• _TEXT UNDER STUDY_:
* * * * *
You will feel better to understand that love is not selfish, it took me two weeks of depression to finally realize that if I love someone then their happiest comes before mine. Try it.


----------



## DudeInProgress (Jun 10, 2019)

DonJuan said:


> You will feel better to understand that love is not selfish, it took me two weeks of depression to finally realize that if I love someone then their happiest comes before mine. Try it.


Is that a joke?
So if your spouse wants to sleep with someone else you should be ok with it, “for their happiness”?


----------



## DownByTheRiver (Jul 2, 2020)

Are these her children that she brought into the marriage or are they children that you are both parents of? Because if they're not your children at all, I feel she is just using you financially at this point and that you are just letting her, and you have to understand that there's no way she could respect that. It's not going to make her love you more or come back. It's just going to make her lose respect for you if you are letting her walk all over you and use you. 

I'm afraid this is a mismatch. Whatever you did in the past that you now think you might have changed and things might be better, it's actually doubtful that it would have changed anything. Besides it already sounds like you were the one contributing the most.
* * * * *
• _DATA LISTING_:
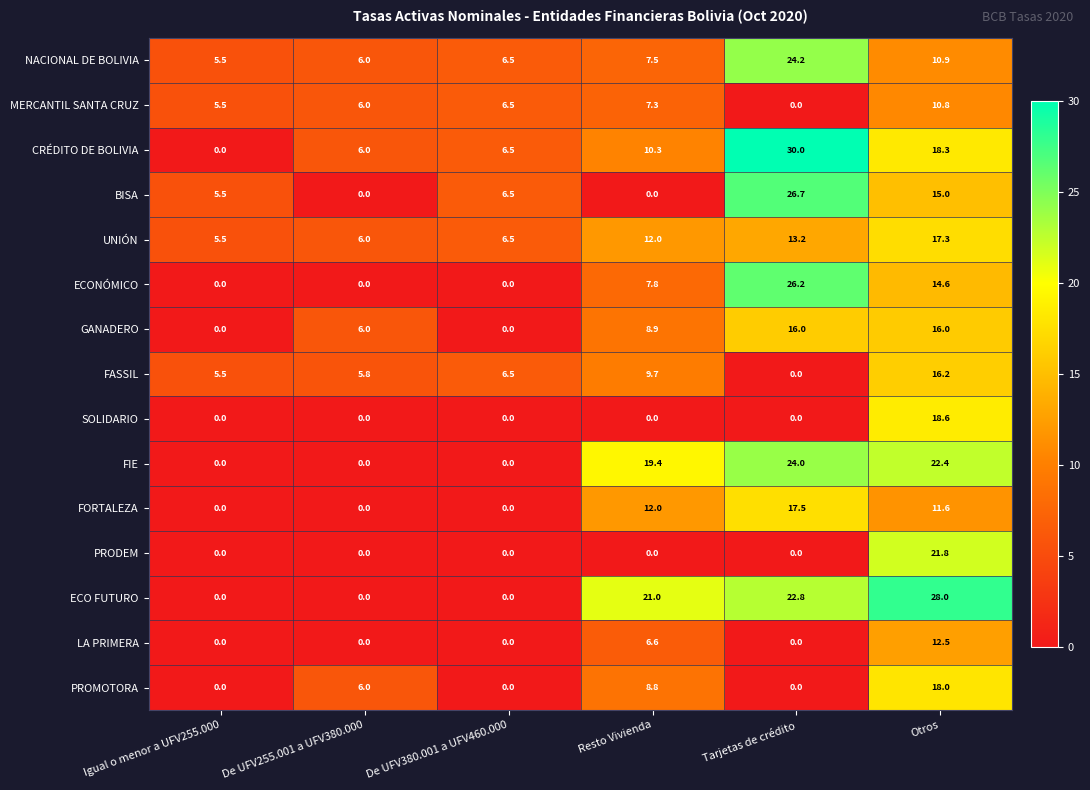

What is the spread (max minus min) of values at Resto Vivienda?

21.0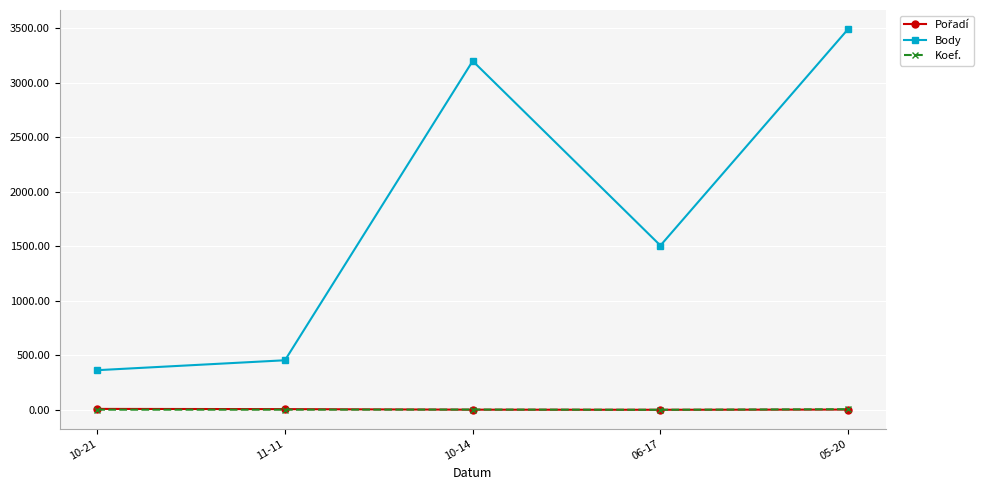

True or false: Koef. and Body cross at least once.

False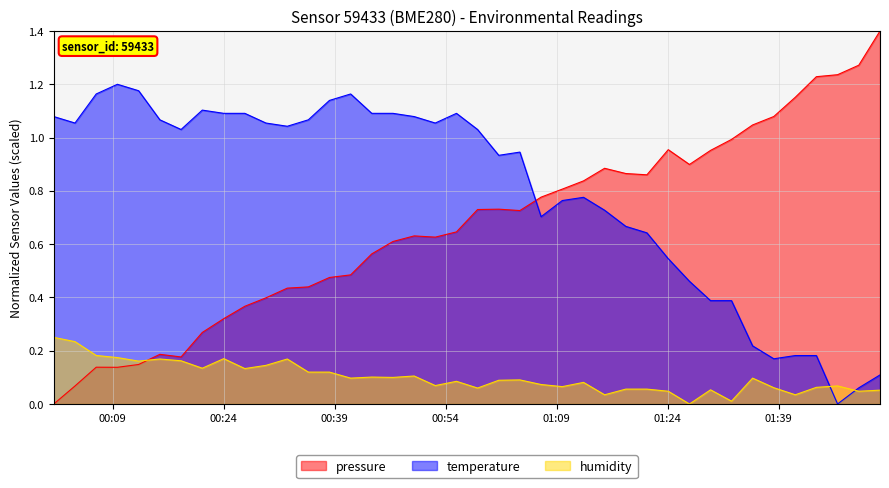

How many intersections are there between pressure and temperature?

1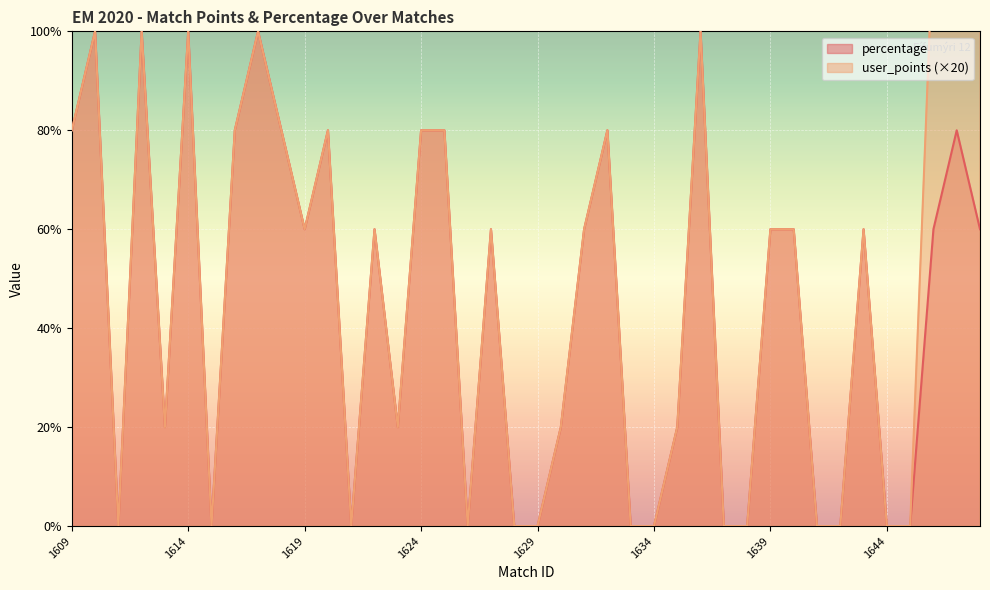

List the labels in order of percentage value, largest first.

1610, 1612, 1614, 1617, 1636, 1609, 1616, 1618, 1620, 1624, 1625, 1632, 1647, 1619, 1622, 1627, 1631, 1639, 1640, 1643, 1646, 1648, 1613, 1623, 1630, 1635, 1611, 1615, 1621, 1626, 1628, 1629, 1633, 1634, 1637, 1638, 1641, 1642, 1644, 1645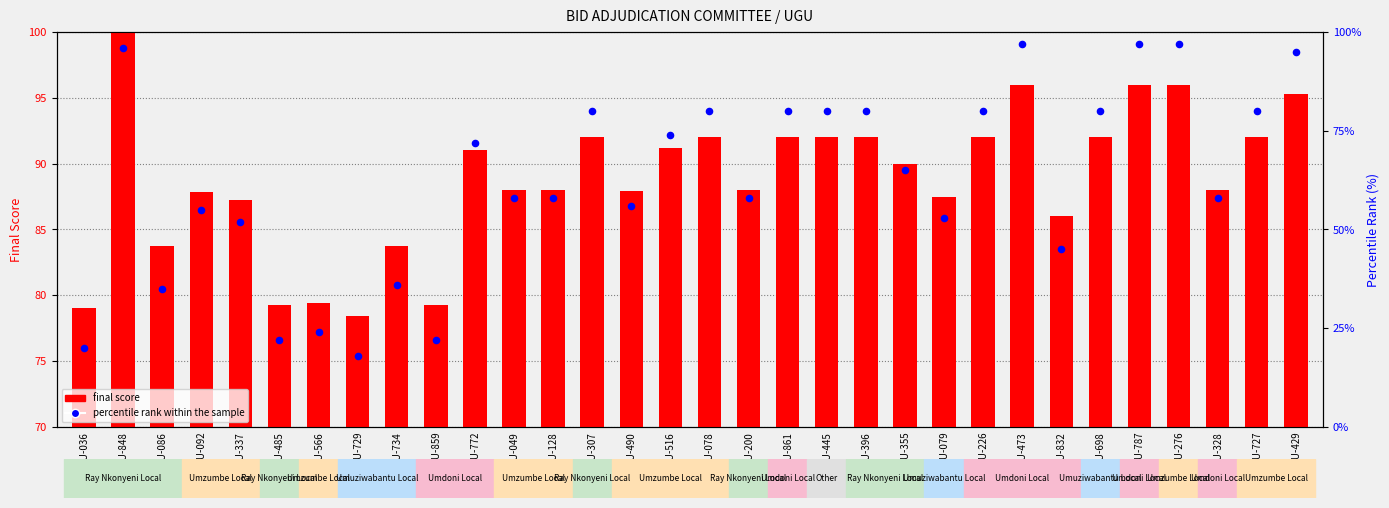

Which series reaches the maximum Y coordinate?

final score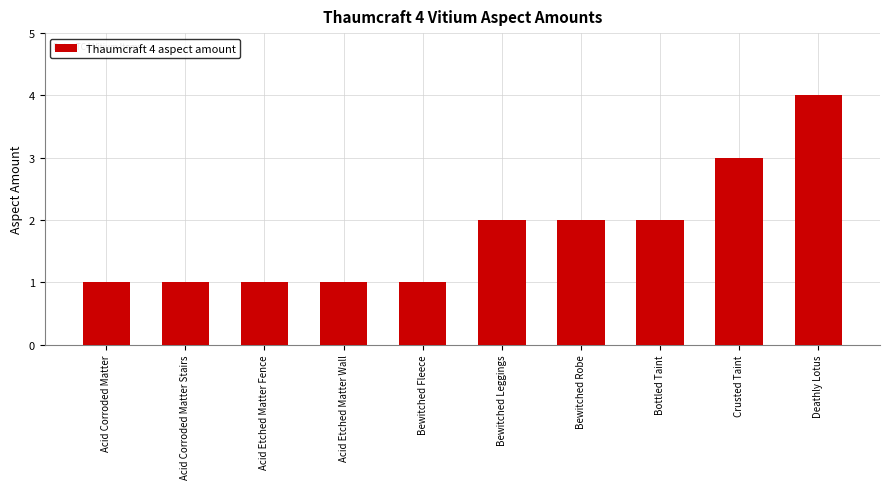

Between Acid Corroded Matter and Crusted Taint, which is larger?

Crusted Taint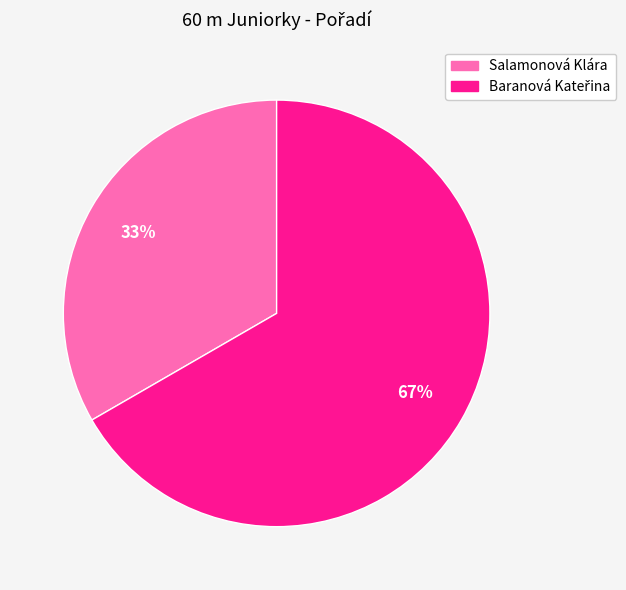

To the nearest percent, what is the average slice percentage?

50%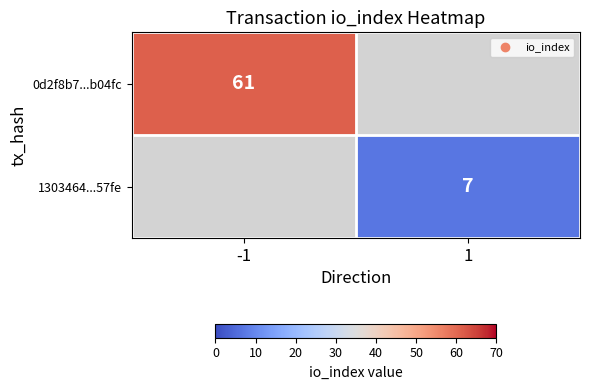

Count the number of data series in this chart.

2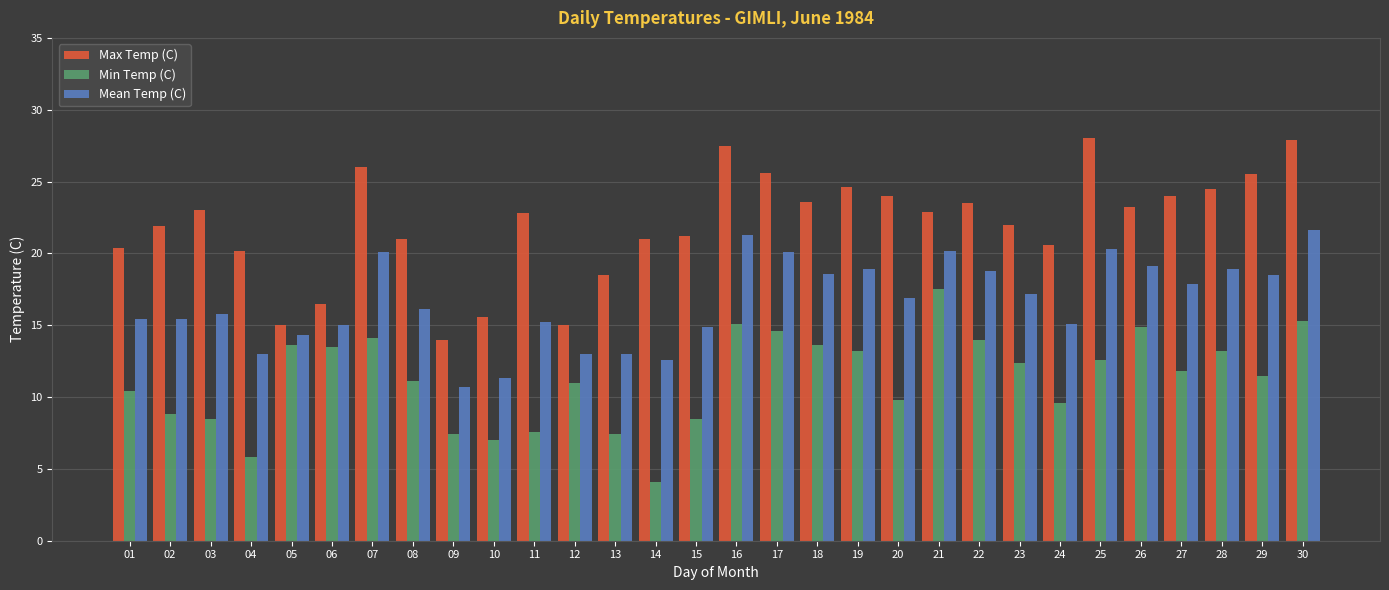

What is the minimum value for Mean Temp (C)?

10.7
* * * * *
Extend the forum discussion about the troubled marriage, beginning immediately after its final sentence.

I would give her however much notice until the end of a school term for her to find a new place to live. If she has found someone who is willing to just take her in, she is level to leave you before then. 

I'm sorry that you are the one left emotionally suffering here. Next relationship, watch carefully and don't give more than the other person does or jump in and become more invested than they are. Just step by step make sure that you're both equally invested in doing your parts. Even if it's not in your nature it's best to set some standards for when you give your heart as well as your finances! It might help you avoid someone else taking advantage.


----------



## Luckylucky (Dec 11, 2020)

Sorry, am I right in reading that you weren’t having sex with her at all? So no intimacy from your end?


----------



## David60525 (Oct 5, 2021)

Krysti said:


> My wife and I have been together for 14 years and married for 3. Things haven't always been great and I stopped really seeing her or being intimate. We started talking about opening our marriage so she could fulfill her sexual needs so she started online chatting. I was having a hard time with it and second guessing it. Then 2 weeks ago I check her phone and she is telling some other woman that even if I don't want her to continue talking to her she still will and she can't wait to meet her. I lose it because this was just supposed to be a fwb situation and she is basically saying she wants to date this person. She then tells me she wants to separate and see where things go with this new person. She was a stay at home mom so moving out I'd not viable for her. So we are living together in separate rooms and still spending time together. She says she doesn't want to hurt me but she also doesn't want to get back together. I feel angry and blindsided and broken hearted.


Give ultimatum, live by it. She monkey branched. Gone.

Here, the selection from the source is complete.